Please print everything in the records below from the line containing "kingdom: Animalia" down to the line containing "common name: Great egret", with both of those lines included.

== Listed records ==
-------------------------

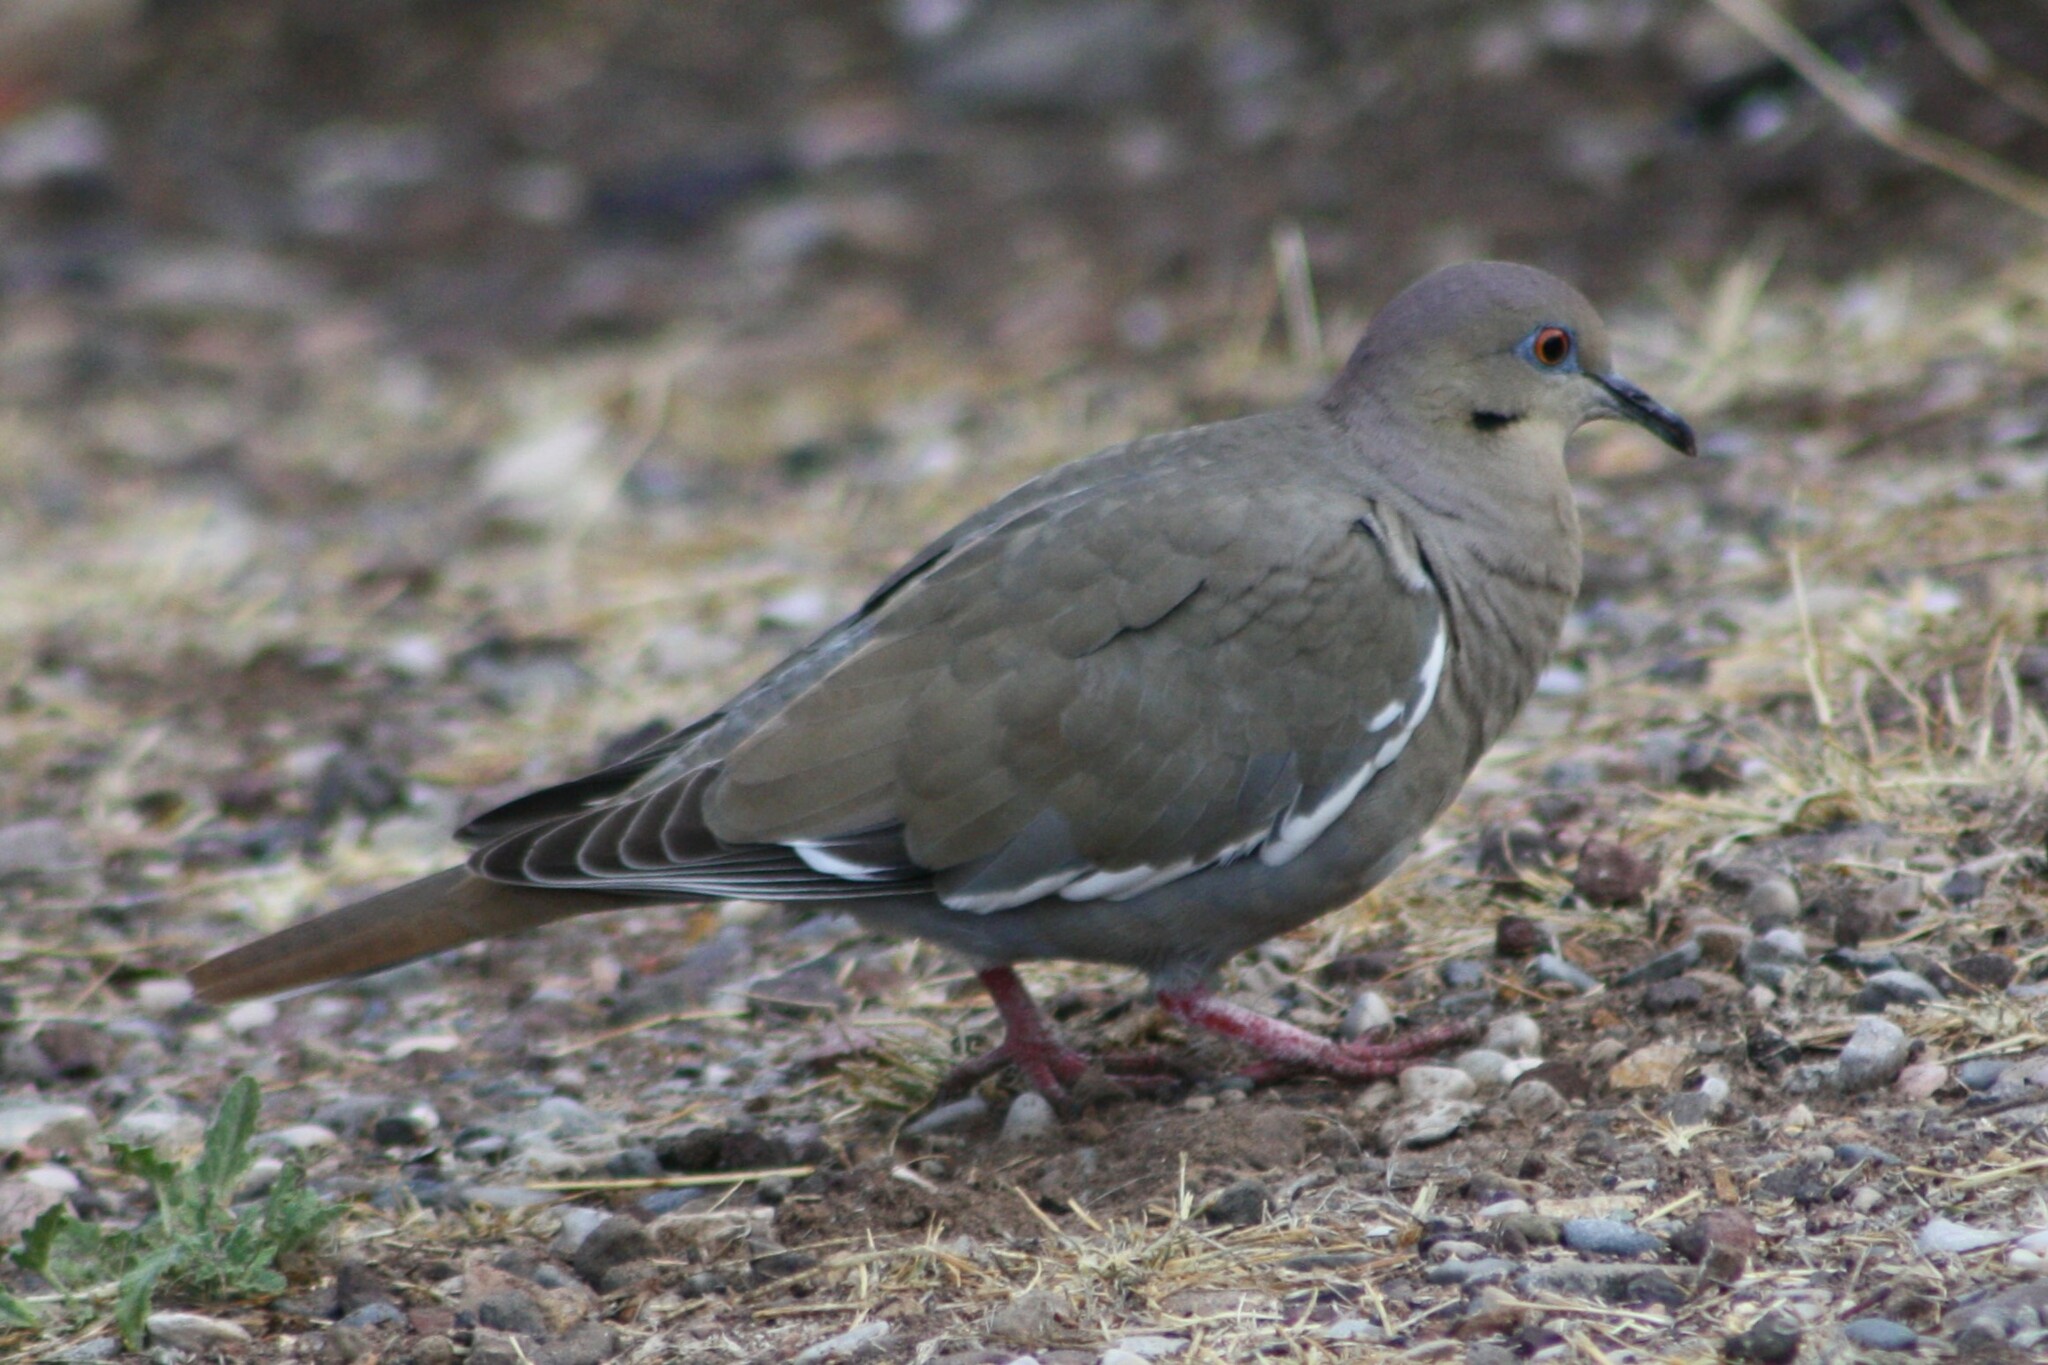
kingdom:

-------------------------

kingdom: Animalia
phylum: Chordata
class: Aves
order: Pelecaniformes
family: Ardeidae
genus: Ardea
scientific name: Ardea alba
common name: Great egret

-------------------------

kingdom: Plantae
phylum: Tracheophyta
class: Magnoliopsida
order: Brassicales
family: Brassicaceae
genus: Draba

-------------------------

== Full solution ==
kingdom: Animalia
phylum: Chordata
class: Aves
order: Pelecaniformes
family: Ardeidae
genus: Ardea
scientific name: Ardea alba
common name: Great egret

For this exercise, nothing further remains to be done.